If you have a look at the ner.teach recipe, you should be able to see that there’s a spaCy Matcher object being used to drive the patterns part. This makes it pretty easy to implement the logic you’re interested in. Have a look at the matcher docs here: https://spacy.io/usage/linguistic-features#section-rule-based-matching
We think it’s generally better to encourage customisation and scripting of the tool in the recipe function, instead of trying to move the logic into lots of different data formats. One of the ideas in Prodigy is that you already know a good scripting language — Python.
Sorry, I think the detailed API docs are currently missing because the PatternMatcher was just added recently – but will update the docs for the next release. In the meantime, I'm just putting them here. (@honnibal Feel free to add to this in case I forgot something!)
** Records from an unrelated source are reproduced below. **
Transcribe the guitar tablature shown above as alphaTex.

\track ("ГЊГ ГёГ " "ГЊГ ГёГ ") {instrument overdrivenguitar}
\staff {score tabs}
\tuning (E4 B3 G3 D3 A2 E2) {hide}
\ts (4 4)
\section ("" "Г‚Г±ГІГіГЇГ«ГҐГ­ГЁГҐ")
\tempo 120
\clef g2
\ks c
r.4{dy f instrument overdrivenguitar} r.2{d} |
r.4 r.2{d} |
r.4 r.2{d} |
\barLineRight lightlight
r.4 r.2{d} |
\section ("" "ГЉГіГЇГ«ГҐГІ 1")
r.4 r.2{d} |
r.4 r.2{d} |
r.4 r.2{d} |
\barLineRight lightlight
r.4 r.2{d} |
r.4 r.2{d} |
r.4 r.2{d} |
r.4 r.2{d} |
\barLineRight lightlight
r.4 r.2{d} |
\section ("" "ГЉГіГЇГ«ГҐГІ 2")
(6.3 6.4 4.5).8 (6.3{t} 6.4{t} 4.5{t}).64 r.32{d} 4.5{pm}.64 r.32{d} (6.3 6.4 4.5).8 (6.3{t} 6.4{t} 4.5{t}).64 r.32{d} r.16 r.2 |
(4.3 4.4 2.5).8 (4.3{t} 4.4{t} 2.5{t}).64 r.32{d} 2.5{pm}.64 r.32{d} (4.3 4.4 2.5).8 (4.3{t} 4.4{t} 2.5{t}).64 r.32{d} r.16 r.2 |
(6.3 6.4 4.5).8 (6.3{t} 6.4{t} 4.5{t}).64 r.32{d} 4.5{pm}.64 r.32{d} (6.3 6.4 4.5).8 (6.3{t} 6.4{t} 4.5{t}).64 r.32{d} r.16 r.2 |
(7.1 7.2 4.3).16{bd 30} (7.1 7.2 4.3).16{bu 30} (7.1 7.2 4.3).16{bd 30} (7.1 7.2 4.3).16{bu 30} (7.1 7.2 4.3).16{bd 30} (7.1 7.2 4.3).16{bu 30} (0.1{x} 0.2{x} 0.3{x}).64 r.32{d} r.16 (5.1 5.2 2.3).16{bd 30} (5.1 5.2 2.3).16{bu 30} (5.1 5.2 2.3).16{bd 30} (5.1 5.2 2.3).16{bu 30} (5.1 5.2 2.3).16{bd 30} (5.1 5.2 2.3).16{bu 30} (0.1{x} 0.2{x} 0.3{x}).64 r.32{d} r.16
METHOD PatternMatcher.__init__
Create a new pattern matcher.
Argument
Type
Description
nlp
Language
The nlp object with a loaded spaCy model.
RETURNS
PatternMatcher
The pattern matcher.
METHOD PatternMatcher.__call__
Match patterns on a stream of tasks.
Argument
Type
Description
stream
iterable
The stream of annotation examples, i.e. dictionaries.
YIELDS
tuple
(score, task) tuples. Tasks include a "span" property of the matched text as well as a "label", set by the pattern. The "meta" includes the score and the ID of the matched pattern.
Add a new Matcher or PhraseMatcher to the pattern matcher model.
Argument
Type
Description
matcher
Matcher / PatternMatcher
The matcher to add.
METHOD PatternMatcher.update
Update the pattern matcher model with annotations.
Argument
Type
Description
examples
list
A list of dictionaries of examples.
drop
float
The dropout rate, defaults to 0.
batch_size
int
The batch size, defaults to 8.
RETURNS
int
0
METHOD PatternMatcher.from_disk
Load in a list of patterns from a file and add them to the pattern matcher. The file should be newline-delimited JSON (JSONL) with one entry per line. See the patterns file documentation for details.
Argument
Type
Description
path
unicode or Path
Path to the patterns file.
RETURNS
PatternMatcher
The pattern matcher with the loaded patterns.
We're also planning to add a has_label method to keep the PatternMatcher consistent with the other models. This hasn't been relevant so far in the existing recipes, but might be nice in the future so you can do matcher.has_label('DRUG').
Hi,
Adding each such words from the dictionary passing through nlp() to PhraseMatcher will take a lot of time. I think it is better to load this once and save the model to the disk and reuse the model. Even nlp.pipe() take long time for a large dictionary added to PhraseMatcher (when the generator is iterated upon). Is there any other way to add such phrases from large dictionaries faster?
@sandeep118 I think the problem is the nlp.pipe() is applying the whole pipeline. Is it faster if you do docs = (nlp.make_doc(text) for text in texts)?